There are differing opinions on this one. Obviously stones that are susceptible to damage from the various production processes (heating, acid, etc.) are out of the question. For example, emeralds are traditionally treated with oil, and this treatment would be destroyed during the evacuation process.
But what about other stones, such as diamond and ruby, which have been effectively pre-set in investment casting? Will this work with electroforming? Since these stones are not conductive, you can place them in the mandril, and the gold will form around them. But remember, you cannot make sharp angles, so the process does not lend itself to making shapes like claws. The best you could do would be a flush-mounted stone. Would the final electroform shell have enough strength to hold the stone? Some say yes, some say no. Remember that trial-and-error period we talked about earlier?
(How do you fill the evacuation hole?
One of the unique considerations when designing for electroforming is to organize the piece in such a way that the evacuation hole will wind up where you want to attach a finding. This allows you to cover up the hole in a non-obtrusive way.

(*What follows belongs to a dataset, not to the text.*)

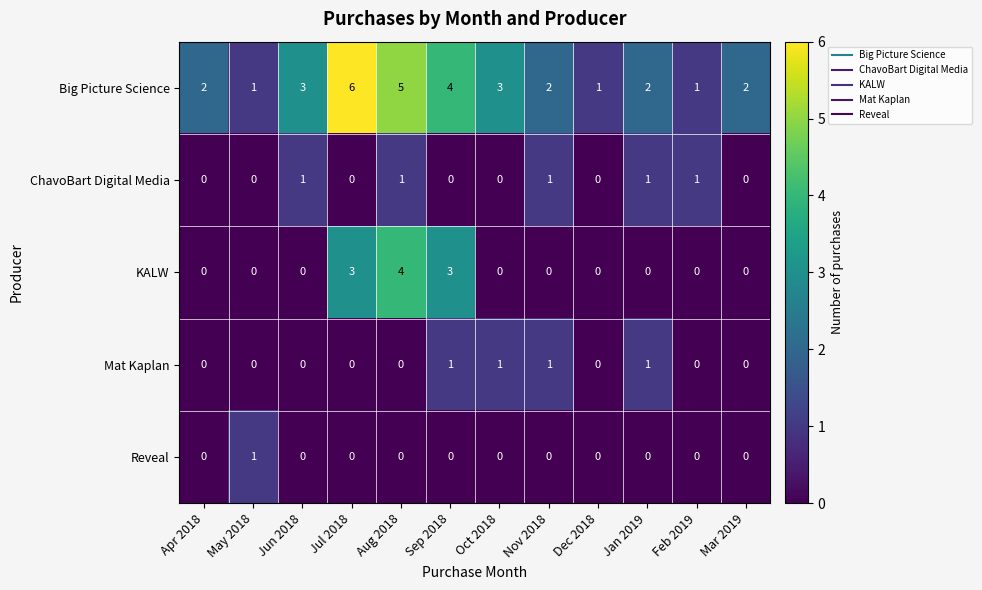

What is the maximum value shown in the chart?

6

An interesting development in Italy is that as electroforms are becoming recognized as unique and desirable objects, many manufacturers are leaving the hole in an obvious location. The hole indicates to the wearer (and perhaps more importantly, to the observer) that the piece is in fact a genuine electroform. Think of it as a kind of designer label.
(Will electroforming work with less expensive materials, like silver?

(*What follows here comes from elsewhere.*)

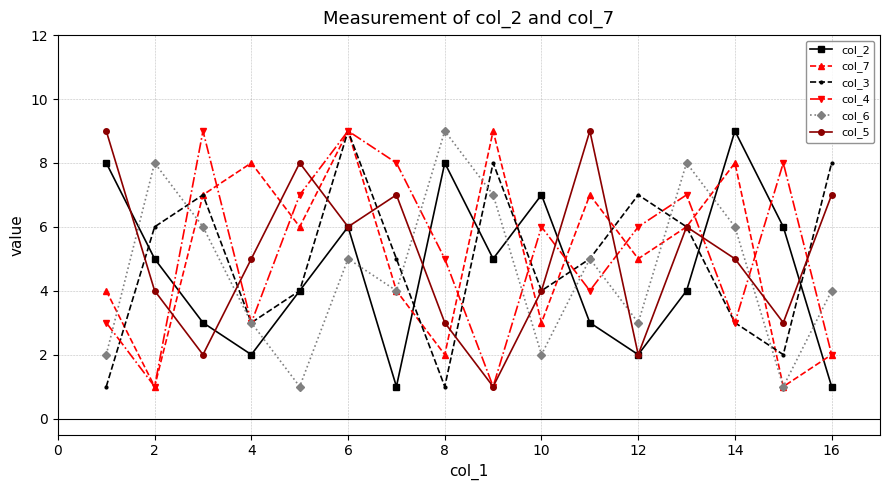

True or false: col_3 has more than 0 points higher than both neighbors.

True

Absolutely. In fact, many designers have been working with electroformed silver for some time. After all, trial-and-error at $4 an ounce sure beats $400 an ounce.
But once again, the challenge comes down to marketablility. Will consumers go for that big bold look in silver? (Of course you can get around this by gold electroplating the finished silver piece, which leaves you with a vermeil product.)
But it will all come down to whether consumers are willing to spend enough money to justify your costs. Remember, you are not appealing to the sold-by-weight crowd. Will that select consumer who is willing to spend a relatively high price for a pair of electroformed earrings settle for anything less than gold?
(How durable are electroforms?
A well-made electroform can stand up to the stress of typical jewelry use. In sales demonstrations, equipment dealer David Gold has been known to throw electroforms at a wall to prove their strength.
Of course, Gold is using high-quality electroforms. The problems arise when manufacturers try to skimp on the thickness of the gold. “Gee, if 150 microns is good, is 100 OK? If 100 is OK, can I get away with 90? How about 80?
Ironically, this kind of thinking is encourages somewhat by the way in which electroforms have to be marketed: The customer is not buying a commodity with a given weight, the customer is buying the “look” and “feel” of the piece. Since you don’t put electroforms on a scale, how do you know what you’re getting?
The problem is further exacerbated by the number of do-it-yourselfers who contract-out their electroforming (typically with overseas job houses). A major manufacturer who has made a large investment in electroforming technology has a huge stake in preserving the reputation of electroforms. A dealer whose only investment is the mandrils may be less concerned with the long-term health of the electroforming market. As a result, he may be tempted to tell his contract house to skimp on the gold coating. And since that electroforming contractor is primarily concerned with getting his investment back as quickly as possible, he may be likely to acquiesce to his customer’s request.